Testing Strategy
The test suite is designed to protect the repo from regressions that would weaken its value as a reproducible RAG evaluation artifact.
Covered areas
- CSV bundle loading and schema checks.
- Primary key presence and uniqueness for core tables.
- Required foreign-key presence and referential integrity across examples, retrieval events, chunks, documents, and scenarios.
- Strict numeric validation and standardization for required and optional numeric fields, including rejection of non-numeric corruption and missing required numeric values.
- Metric and policy output contracts.
- Numeric regression checks for risk scoring, retrieval outcome classification, evidence-strength proxy normalization and review-weight normalization, and policy monotonicity.
- Config leaderboard and risk-slice behavior.
- Project hygiene checks for docs, Docker, CI, Streamlit smoke coverage, Docker health-smoke coverage, Trace Explorer literal search behavior, and view separation.
Local checks
make check
This runs:
ruff check app.py src tests scripts
python -m compileall app.py src tests scripts
python scripts/run_pytest.py -q
python -c "import app; from src.dashboard import CommandCenterApp; CommandCenterApp()"
CI checks
GitHub Actions runs lint, compile, tests, and a Streamlit import smoke check on Python 3.11 and 3.12. A separate job builds the Docker image through scripts/docker_smoke.py, starts the container, verifies the container remains running, and probes Streamlit's /_stcore/health endpoint after the matrix passes.

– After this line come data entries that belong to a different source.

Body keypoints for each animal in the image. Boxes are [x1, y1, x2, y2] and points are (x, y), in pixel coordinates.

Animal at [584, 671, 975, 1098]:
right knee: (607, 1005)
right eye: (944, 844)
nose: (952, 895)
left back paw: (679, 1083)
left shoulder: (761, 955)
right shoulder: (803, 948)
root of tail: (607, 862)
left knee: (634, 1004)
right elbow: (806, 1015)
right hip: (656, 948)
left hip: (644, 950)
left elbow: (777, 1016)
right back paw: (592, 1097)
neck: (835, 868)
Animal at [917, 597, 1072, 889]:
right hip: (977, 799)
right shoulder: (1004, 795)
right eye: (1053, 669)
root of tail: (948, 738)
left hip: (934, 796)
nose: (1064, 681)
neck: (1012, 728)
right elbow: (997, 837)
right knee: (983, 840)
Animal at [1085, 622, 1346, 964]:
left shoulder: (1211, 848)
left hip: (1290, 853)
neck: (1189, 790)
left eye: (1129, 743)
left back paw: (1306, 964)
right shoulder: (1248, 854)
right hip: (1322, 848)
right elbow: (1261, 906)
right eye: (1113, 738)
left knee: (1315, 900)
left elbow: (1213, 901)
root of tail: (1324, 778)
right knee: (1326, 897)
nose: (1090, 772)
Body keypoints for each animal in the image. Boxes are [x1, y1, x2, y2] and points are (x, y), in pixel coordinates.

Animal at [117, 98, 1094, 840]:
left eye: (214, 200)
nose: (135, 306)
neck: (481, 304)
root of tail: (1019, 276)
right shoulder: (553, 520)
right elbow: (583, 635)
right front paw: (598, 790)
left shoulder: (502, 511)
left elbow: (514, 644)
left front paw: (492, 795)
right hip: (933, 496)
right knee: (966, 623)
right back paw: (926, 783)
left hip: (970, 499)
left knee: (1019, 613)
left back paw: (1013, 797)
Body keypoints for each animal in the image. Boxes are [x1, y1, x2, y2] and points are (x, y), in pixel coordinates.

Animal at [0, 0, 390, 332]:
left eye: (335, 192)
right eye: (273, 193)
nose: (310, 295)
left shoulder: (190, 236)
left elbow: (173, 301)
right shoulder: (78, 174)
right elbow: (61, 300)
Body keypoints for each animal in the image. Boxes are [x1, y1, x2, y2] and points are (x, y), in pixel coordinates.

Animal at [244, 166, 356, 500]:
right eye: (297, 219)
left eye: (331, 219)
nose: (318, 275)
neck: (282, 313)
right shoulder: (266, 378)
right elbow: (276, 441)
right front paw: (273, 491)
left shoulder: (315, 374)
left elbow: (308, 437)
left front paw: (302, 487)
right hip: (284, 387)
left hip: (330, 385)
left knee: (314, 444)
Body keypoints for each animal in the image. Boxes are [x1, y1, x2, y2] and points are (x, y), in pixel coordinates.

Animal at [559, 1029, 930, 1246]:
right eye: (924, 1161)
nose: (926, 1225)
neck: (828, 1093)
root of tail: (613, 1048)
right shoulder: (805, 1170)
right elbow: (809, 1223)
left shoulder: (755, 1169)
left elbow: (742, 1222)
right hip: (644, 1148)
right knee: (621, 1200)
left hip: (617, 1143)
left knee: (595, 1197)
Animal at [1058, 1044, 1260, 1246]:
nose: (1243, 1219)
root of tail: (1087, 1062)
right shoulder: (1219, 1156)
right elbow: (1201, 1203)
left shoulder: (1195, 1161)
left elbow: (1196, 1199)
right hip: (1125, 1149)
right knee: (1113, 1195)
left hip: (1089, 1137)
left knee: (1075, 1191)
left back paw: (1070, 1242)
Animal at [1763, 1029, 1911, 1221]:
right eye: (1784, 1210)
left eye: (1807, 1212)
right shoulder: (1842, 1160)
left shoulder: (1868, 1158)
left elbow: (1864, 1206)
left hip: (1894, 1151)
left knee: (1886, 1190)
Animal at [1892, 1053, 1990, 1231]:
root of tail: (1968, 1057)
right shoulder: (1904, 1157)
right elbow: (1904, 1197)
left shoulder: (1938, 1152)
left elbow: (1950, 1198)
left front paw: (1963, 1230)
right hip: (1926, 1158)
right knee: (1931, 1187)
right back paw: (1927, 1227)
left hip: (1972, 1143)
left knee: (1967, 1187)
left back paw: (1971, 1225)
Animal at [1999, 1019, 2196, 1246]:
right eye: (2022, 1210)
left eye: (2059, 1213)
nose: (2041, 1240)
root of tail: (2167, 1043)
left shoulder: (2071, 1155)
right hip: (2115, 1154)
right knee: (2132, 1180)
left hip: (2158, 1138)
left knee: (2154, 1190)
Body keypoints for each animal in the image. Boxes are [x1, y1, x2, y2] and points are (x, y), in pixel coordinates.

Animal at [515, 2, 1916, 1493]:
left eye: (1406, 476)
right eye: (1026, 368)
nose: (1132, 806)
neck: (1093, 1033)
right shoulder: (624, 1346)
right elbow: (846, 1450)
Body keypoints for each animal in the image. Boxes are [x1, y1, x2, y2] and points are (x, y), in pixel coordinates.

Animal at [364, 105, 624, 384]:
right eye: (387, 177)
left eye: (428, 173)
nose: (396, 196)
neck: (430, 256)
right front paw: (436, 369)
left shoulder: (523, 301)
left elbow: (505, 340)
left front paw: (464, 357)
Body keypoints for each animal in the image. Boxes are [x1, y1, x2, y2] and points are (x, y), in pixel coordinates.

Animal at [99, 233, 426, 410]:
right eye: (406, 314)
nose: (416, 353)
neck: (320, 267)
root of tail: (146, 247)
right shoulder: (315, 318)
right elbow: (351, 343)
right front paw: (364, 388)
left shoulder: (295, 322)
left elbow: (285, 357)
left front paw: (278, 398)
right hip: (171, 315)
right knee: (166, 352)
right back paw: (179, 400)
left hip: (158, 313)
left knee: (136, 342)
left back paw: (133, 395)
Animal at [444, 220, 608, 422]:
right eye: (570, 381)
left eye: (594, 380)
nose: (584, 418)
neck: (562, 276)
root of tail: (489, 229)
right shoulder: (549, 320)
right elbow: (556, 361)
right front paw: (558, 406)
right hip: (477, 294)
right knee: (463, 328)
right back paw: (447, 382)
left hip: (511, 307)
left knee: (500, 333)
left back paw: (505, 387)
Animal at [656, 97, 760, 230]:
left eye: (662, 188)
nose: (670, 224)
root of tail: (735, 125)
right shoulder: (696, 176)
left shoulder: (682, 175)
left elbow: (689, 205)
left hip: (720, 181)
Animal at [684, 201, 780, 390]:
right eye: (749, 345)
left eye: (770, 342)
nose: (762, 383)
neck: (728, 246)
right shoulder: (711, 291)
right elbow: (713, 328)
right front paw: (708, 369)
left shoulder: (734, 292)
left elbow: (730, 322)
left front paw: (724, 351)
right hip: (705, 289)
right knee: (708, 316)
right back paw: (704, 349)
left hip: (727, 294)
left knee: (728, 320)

Runtime-binding regression checks
The test suite includes AST-level checks for class methods defined without self and without @staticmethod. This prevents valid Python syntax from passing CI while failing during Streamlit render paths because of implicit instance binding.
In environments where Streamlit is installed, smoke tests also verify selected controller/view helper methods through an instantiated CommandCenterApp.